[What is expected] Edit the rows from the start up to and including the line with "## Introduction": change "Workshop" to "Lab" and leave everything else as it is. Return only those lines, without the pictures.

───── Information provided ─────

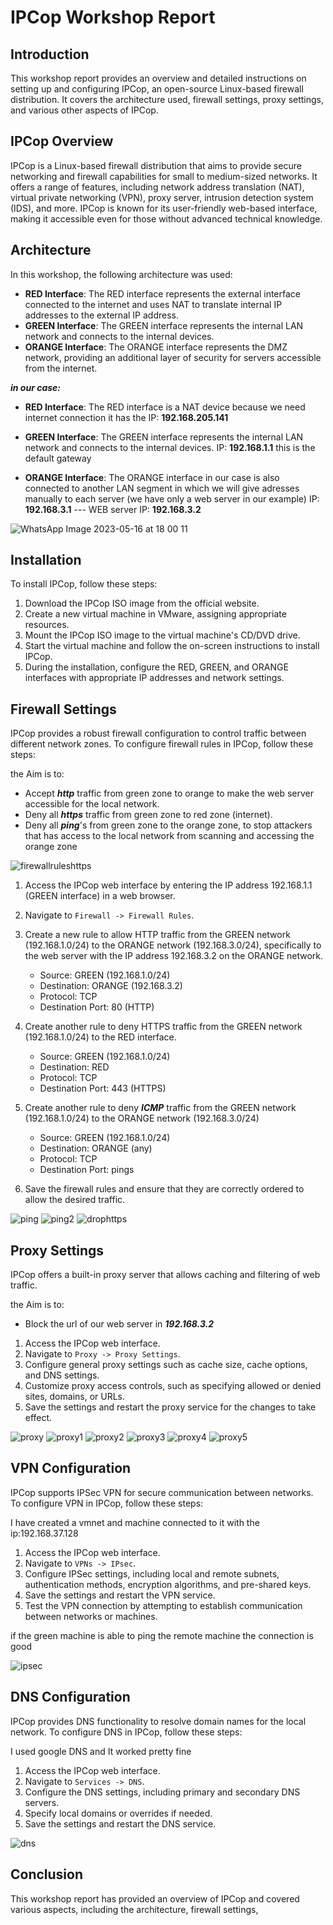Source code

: # IPCop Workshop Report

## Introduction

This workshop report provides an overview and detailed instructions on setting up and configuring IPCop, an open-source Linux-based firewall distribution. It covers the architecture used, firewall settings, proxy settings, and various other aspects of IPCop.

## IPCop Overview

IPCop is a Linux-based firewall distribution that aims to provide secure networking and firewall capabilities for small to medium-sized networks. It offers a range of features, including network address translation (NAT), virtual private networking (VPN), proxy server, intrusion detection system (IDS), and more. IPCop is known for its user-friendly web-based interface, making it accessible even for those without advanced technical knowledge.

## Architecture

In this workshop, the following architecture was used:

-   **RED Interface**: The RED interface represents the external interface connected to the internet and uses NAT to translate internal IP addresses to the external IP address.
-   **GREEN Interface**: The GREEN interface represents the internal LAN network and connects to the internal devices.
-   **ORANGE Interface**: The ORANGE interface represents the DMZ network, providing an additional layer of security for servers accessible from the internet.

***in our case:***
-   **RED Interface**: The RED interface is a NAT device because we need internet connection 
it has the IP: **192.168.205.141**

-   **GREEN Interface**: The GREEN interface represents the internal LAN network and connects to the internal devices.
IP: **192.168.1.1** this is the default gateway

-   **ORANGE Interface**: The ORANGE interface in our case is also connected to another LAN segment in which we will give adresses manually to each server (we have only a web server in our example)
IP: **192.168.3.1** --- WEB server IP: **192.168.3.2** 

![WhatsApp Image 2023-05-16 at 18 00 11](https://github.com/mohammedAcheddad/IPcop_init/assets/105829473/745f6041-be95-48bd-a760-5685e0a11ff2)


## Installation

To install IPCop, follow these steps:

1.  Download the IPCop ISO image from the official website.
2.  Create a new virtual machine in VMware, assigning appropriate resources.
3.  Mount the IPCop ISO image to the virtual machine's CD/DVD drive.
4.  Start the virtual machine and follow the on-screen instructions to install IPCop.
5.  During the installation, configure the RED, GREEN, and ORANGE interfaces with appropriate IP addresses and network settings.

## Firewall Settings

IPCop provides a robust firewall configuration to control traffic between different network zones. To configure firewall rules in IPCop, follow these steps:

the Aim is to:
*  Accept ***http*** traffic from green zone to orange to make the web server accessible for the local network.
* Deny all ***https*** traffic from green zone to red zone (internet).
* Deny all ***ping***'s from green zone to the orange zone, to stop attackers that has access to the local network from scanning and accessing the orange zone 

![firewallruleshttps](https://github.com/mohammedAcheddad/IPcop_init/assets/105829473/81e270b9-8184-4365-81d2-b24b7b3a8563)

1.  Access the IPCop web interface by entering the IP address 192.168.1.1 (GREEN interface) in a web browser.
    
2.  Navigate to `Firewall -> Firewall Rules`.
    
3.  Create a new rule to allow HTTP traffic from the GREEN network (192.168.1.0/24) to the ORANGE network (192.168.3.0/24), specifically to the web server with the IP address 192.168.3.2 on the ORANGE network.
    
    -   Source: GREEN (192.168.1.0/24)
    -   Destination: ORANGE (192.168.3.2)
    -   Protocol: TCP
    -   Destination Port: 80 (HTTP)
4.  Create another rule to deny HTTPS traffic from the GREEN network (192.168.1.0/24) to the RED interface.
    
    -   Source: GREEN (192.168.1.0/24)
    -   Destination: RED
    -   Protocol: TCP
    -   Destination Port: 443 (HTTPS)  
    
 5.  Create another rule to deny ***ICMP*** traffic from the GREEN network (192.168.1.0/24) to the ORANGE network (192.168.3.0/24)
	    
	    -   Source: GREEN (192.168.1.0/24)
	    -   Destination: ORANGE (any)
	    -   Protocol: TCP
	    -   Destination Port: pings 
    
6.  Save the firewall rules and ensure that they are correctly ordered to allow the desired traffic.

![ping](https://github.com/mohammedAcheddad/IPcop_init/assets/105829473/d85b6e22-9a57-4e72-8d24-53524e2cdbb1)
![ping2](https://github.com/mohammedAcheddad/IPcop_init/assets/105829473/477aa902-65a2-4a9f-a7b7-bb5d8407fb1c)
![drophttps](https://github.com/mohammedAcheddad/IPcop_init/assets/105829473/48bf0716-ea98-428b-8fd3-2bc992e0f597)


## Proxy Settings

IPCop offers a built-in proxy server that allows caching and filtering of web traffic. 

the Aim is to:
*  Block the url of our web server in ***192.168.3.2***

1.  Access the IPCop web interface.
2.  Navigate to `Proxy -> Proxy Settings`.
3.  Configure general proxy settings such as cache size, cache options, and DNS settings.
4.  Customize proxy access controls, such as specifying allowed or denied sites, domains, or URLs.
5.  Save the settings and restart the proxy service for the changes to take effect.

![proxy](https://github.com/mohammedAcheddad/IPcop_init/assets/105829473/3bee494b-92bf-4d57-a7c9-e1873a6b4401)
![proxy1](https://github.com/mohammedAcheddad/IPcop_init/assets/105829473/c4c866d0-8771-4775-bcfb-1942c090a888)
![proxy2](https://github.com/mohammedAcheddad/IPcop_init/assets/105829473/465ed07d-73dd-4aa4-b813-2908e2b6d42c)
![proxy3](https://github.com/mohammedAcheddad/IPcop_init/assets/105829473/406b0c54-5f88-4eb0-84f9-858727b75c44)
![proxy4](https://github.com/mohammedAcheddad/IPcop_init/assets/105829473/32a0480f-ec7e-4bfe-8e10-2d5793530226)
![proxy5](https://github.com/mohammedAcheddad/IPcop_init/assets/105829473/b7b140ed-75e3-4118-ba3e-4e40370c8fb7)

## VPN Configuration

IPCop supports IPSec VPN for secure communication between networks. To configure VPN in IPCop, follow these steps:

I have created a vmnet and machine connected to it with the ip:192.168.37.128 

1.  Access the IPCop web interface.
2.  Navigate to `VPNs -> IPsec`.
3.  Configure IPSec settings, including local and remote subnets, authentication methods, encryption algorithms, and pre-shared keys.
4.  Save the settings and restart the VPN service.
5.  Test the VPN connection by attempting to establish communication between networks or machines.

if the green machine is able to ping the remote machine the connection is good

![ipsec](https://github.com/mohammedAcheddad/IPcop_init/assets/105829473/bf06bb61-bcf2-4a56-80a0-c997da9acea9)

## DNS Configuration

IPCop provides DNS functionality to resolve domain names for the local network. To configure DNS in IPCop, follow these steps:

I used google DNS and It worked pretty fine

1.  Access the IPCop web interface.
2.  Navigate to `Services -> DNS`.
3.  Configure the DNS settings, including primary and secondary DNS servers.
4.  Specify local domains or overrides if needed.
5.  Save the settings and restart the DNS service.

![dns](https://github.com/mohammedAcheddad/IPcop_init/assets/105829473/c7c0fb7d-b5e5-4fc3-86f5-8fa91ea18d2b)

## Conclusion

This workshop report has provided an overview of IPCop and covered various aspects, including the architecture, firewall settings,
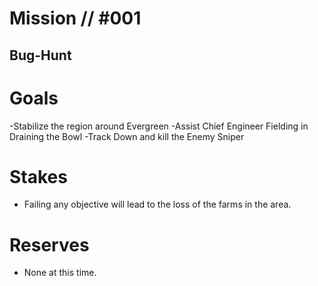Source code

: # Mission // #001
## Bug-Hunt
# Goals
-Stabilize the region around Evergreen
    -Assist Chief Engineer Fielding in Draining the Bowl
	-Track Down and kill the Enemy Sniper

# Stakes
- Failing any objective will lead to the loss of the farms in the area. 

# Reserves
- None at this time.
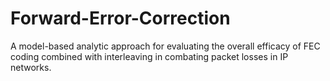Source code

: # Forward-Error-Correction
 A model-based analytic approach for evaluating the overall efficacy of FEC coding combined with interleaving in combating packet losses in IP networks.
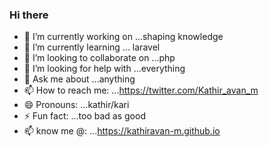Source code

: ### Hi there

- 🔭 I’m currently working on ...shaping knowledge
- 🌱 I’m currently learning ... laravel
- 👯 I’m looking to collaborate on ...php
- 🤔 I’m looking for help with ...everything
- 💬 Ask me about ...anything
- 📫 How to reach me: ...https://twitter.com/Kathir_avan_m
- 😄 Pronouns: ...kathir/kari 
- ⚡ Fun fact: ...too bad as good
- 📫 know me @: ...https://kathiravan-m.github.io


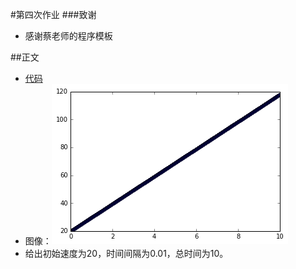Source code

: #第四次作业
###致谢
- 感谢蔡老师的程序模板

##正文
- [代码](https://github.com/jingweiKong/computationalphysics_N2013301020121/blob/master/homework/4th/1_1%E4%BB%A3%E7%A0%81)
- 图像：![image](https://github.com/jingweiKong/computationalphysics_N2013301020121/blob/master/homework/4th/1_1.png)
- 给出初始速度为20，时间间隔为0.01，总时间为10。
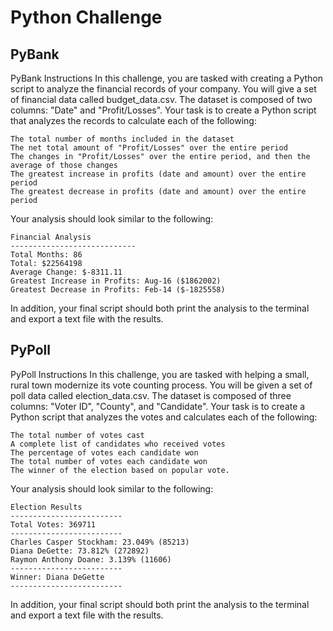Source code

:
# Python Challenge





## PyBank
PyBank Instructions
In this challenge, you are tasked with creating a Python script to analyze the financial records of your company. You will give a set of financial data called budget_data.csv. The dataset is composed of two columns: "Date" and "Profit/Losses". 
Your task is to create a Python script that analyzes the records to calculate each of the following:


    The total number of months included in the dataset
    The net total amount of "Profit/Losses" over the entire period
    The changes in "Profit/Losses" over the entire period, and then the average of those changes
    The greatest increase in profits (date and amount) over the entire period
    The greatest decrease in profits (date and amount) over the entire period

Your analysis should look similar to the following:

    Financial Analysis
    ----------------------------
    Total Months: 86
    Total: $22564198
    Average Change: $-8311.11
    Greatest Increase in Profits: Aug-16 ($1862002)
    Greatest Decrease in Profits: Feb-14 ($-1825558)


In addition, your final script should both print the analysis to the terminal and export a text file with the results.
## PyPoll
PyPoll Instructions
In this challenge, you are tasked with helping a small, rural town modernize its vote counting process.
You will be given a set of poll data called election_data.csv. The dataset is composed of three columns: "Voter ID", "County", and "Candidate". Your task is to create a Python script that analyzes the votes and calculates each of the following:


    The total number of votes cast
    A complete list of candidates who received votes
    The percentage of votes each candidate won
    The total number of votes each candidate won
    The winner of the election based on popular vote.

Your analysis should look similar to the following:

    Election Results
    -------------------------
    Total Votes: 369711
    -------------------------
    Charles Casper Stockham: 23.049% (85213)
    Diana DeGette: 73.812% (272892)
    Raymon Anthony Doane: 3.139% (11606)
    -------------------------
    Winner: Diana DeGette
    -------------------------

In addition, your final script should both print the analysis to the terminal and export a text file with the results.
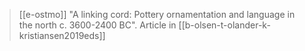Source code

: > [[e-ostmo]] "A linking cord: Pottery ornamentation and language in the north c. 3600-2400 BC". Article in [[b-olsen-t-olander-k-kristiansen2019eds]]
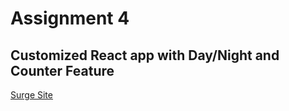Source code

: # Assignment 4

## Customized React app with Day/Night and Counter Feature

[Surge Site](http://bootcamp-assignment04.surge.sh/)
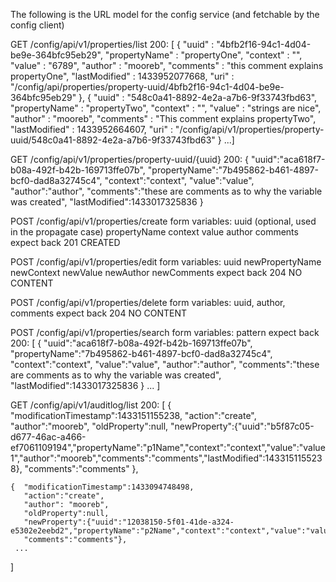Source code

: The following is the URL model for the config service (and fetchable by the config client)

GET
/config/api/v1/properties/list
    200:
    [ {
      "uuid" : "4bfb2f16-94c1-4d04-be9e-364bfc95eb29",
      "propertyName" : "propertyOne",
      "context" : "",
      "value" : "6789",
      "author" : "mooreb",
      "comments" : "this comment explains propertyOne",
      "lastModified" : 1433952077668,
      "uri" : "/config/api/properties/property-uuid/4bfb2f16-94c1-4d04-be9e-364bfc95eb29"
    }, {
      "uuid" : "548c0a41-8892-4e2a-a7b6-9f33743fbd63",
      "propertyName" : "propertyTwo",
      "context" : "",
      "value" : "strings are nice",
      "author" : "mooreb",
      "comments" : "This comment explains propertyTwo",
      "lastModified" : 1433952664607,
      "uri" : "/config/api/v1/properties/property-uuid/548c0a41-8892-4e2a-a7b6-9f33743fbd63"
    }
    ...]

GET
/config/api/v1/properties/property-uuid/{uuid}
  200:
  {
      "uuid":"aca618f7-b08a-492f-b42b-169713ffe07b",
      "propertyName":"7b495862-b461-4897-bcf0-dad8a32745c4",
      "context":"context",
      "value":"value",
      "author":"author",
      "comments":"these are comments as to why the variable was created",
      "lastModified":1433017325836
  }

POST
/config/api/v1/properties/create
form variables:
  uuid (optional, used in the propagate case)
  propertyName
  context
  value
  author
  comments
expect back 201 CREATED

POST
/config/api/v1/properties/edit
form variables:
  uuid
  newPropertyName
  newContext
  newValue
  newAuthor
  newComments
expect back 204 NO CONTENT

POST
/config/api/v1/properties/delete
form variables:
  uuid,
  author,
  comments
expect back 204 NO CONTENT

POST
/config/api/v1/properties/search
form variables:
  pattern
expect back
  200:
  [ {
      "uuid":"aca618f7-b08a-492f-b42b-169713ffe07b",
      "propertyName":"7b495862-b461-4897-bcf0-dad8a32745c4",
      "context":"context",
      "value":"value",
      "author":"author",
      "comments":"these are comments as to why the variable was created",
      "lastModified":1433017325836
    }
  ...
  ]

GET
/config/api/v1/auditlog/list
  200:
  [ {  "modificationTimestamp":1433151155238,
       "action":"create",
       "author":"mooreb",
       "oldProperty":null,
       "newProperty":{"uuid":"b5f87c05-d677-46ac-a466-ef7061109194","propertyName":"p1Name","context":"context","value":"value1","author":"mooreb","comments":"comments","lastModified":1433151155238},
       "comments":"comments"
    },

    {  "modificationTimestamp":1433094748498,
       "action":"create",
       "author": "mooreb",
       "oldProperty":null,
       "newProperty":{"uuid":"12038150-5f01-41de-a324-e5302e2eebd2","propertyName":"p2Name","context":"context","value":"value2","author":"mooreb","comments":"comments","lastModified":1433094748498},
       "comments":"comments"},
     ...
  ]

─────

[Reply]
Source code

: # IPCop Lab Report

## Introduction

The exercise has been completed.